Run Consumer application

  1. From AWS management console go to MSK and click on the Kafka cluster that you have created earlier. Click on "View client information". Copy the Plaintext bootstrap server information.
  2. run the following command
    export BOOTSERVER="Replace with Plaintext Bootstrap servers configuration"
  3. From your EC2 Linux instance run the following command. It will return an empty result, but keep this running for the time being.
    bin/kafka-console-consumer.sh --bootstrap-server $BOOTSERVER --topic destinationtopic --from-beginning

Run the producer application

  1. Switch back to your Windows machine.
  2. Open kafkaDG project with IntelliJ that you have cloned earlier from git repo.
  3. Open the testProducer.java file.

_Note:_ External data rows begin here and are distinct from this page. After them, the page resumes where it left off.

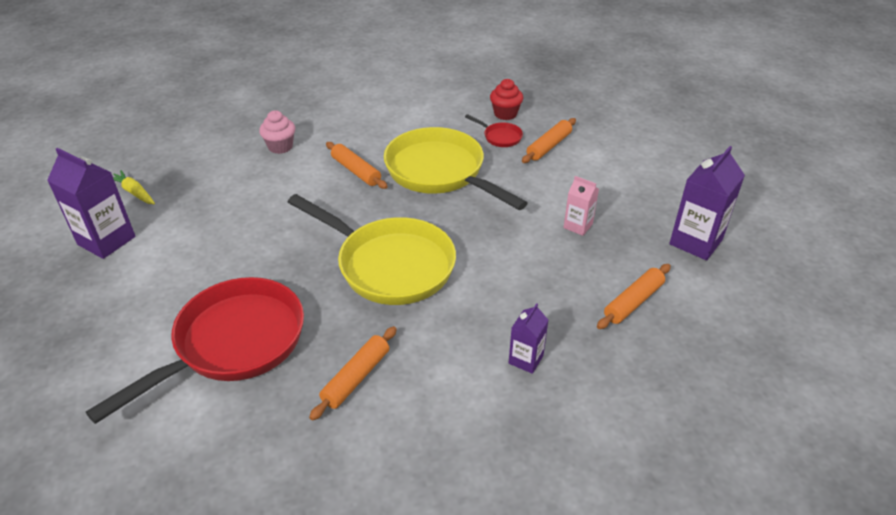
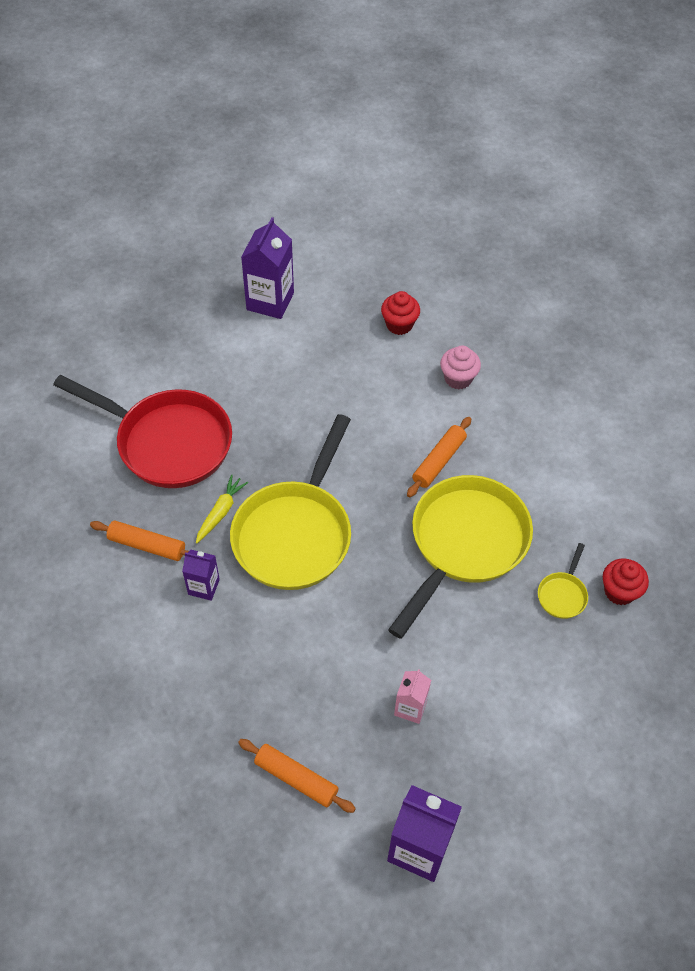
camera: 75 degrees right, 15 degrees up
(134, 192) = (342, 290): yellow carrot -> yellow carrot (221, 512)
(201, 166) = (399, 325): none -> red cupcake
(500, 137) = (562, 594): red pan -> yellow pan
(526, 359) = (193, 681): purple carton -> purple carton (203, 587)
(549, 146) = (563, 655): orange rolling pin -> none

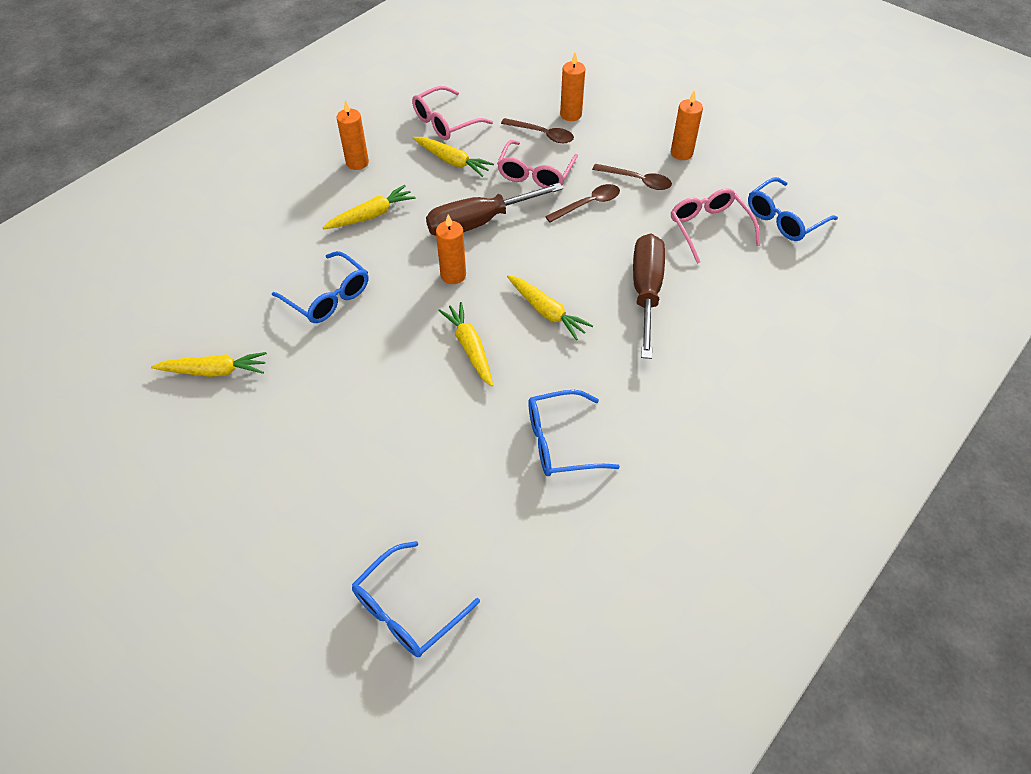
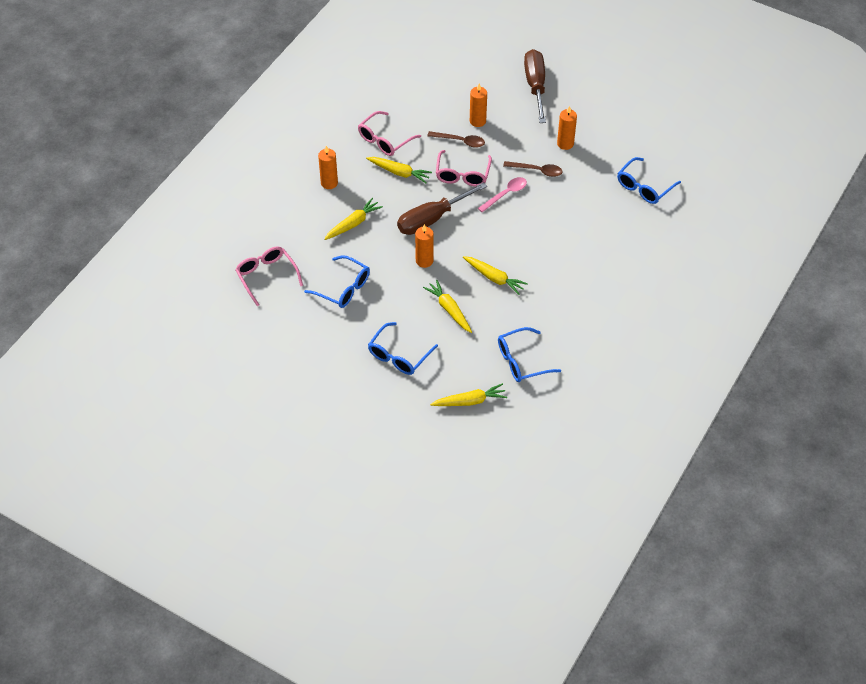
camera: 10 degrees left, 0 degrees up
(215, 371) = (286, 349): yellow carrot -> yellow carrot (470, 401)
(407, 610) = (454, 468): blue glasses -> blue glasses (398, 356)
(588, 204) = (505, 194): brown spoon -> pink spoon
(646, 292) = (558, 255): brown screwdriver -> brown screwdriver (535, 86)
(708, 228) = (593, 201): pink glasses -> pink glasses (266, 276)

Change the broker list with your MSK clusters' Plaintext broker configuration.
  4. Run the java application.
  5. You will see that your java app is sending data to your sourcetopic and you will also see your EC2 consumer running on Linux started reading data from the destinationtopic topic. Here the KDA app is replicating data from your sourcetopic to the destinationtopic.
  6. To view the activities of your flink application, go to the KDA console, and monitor your KDA application.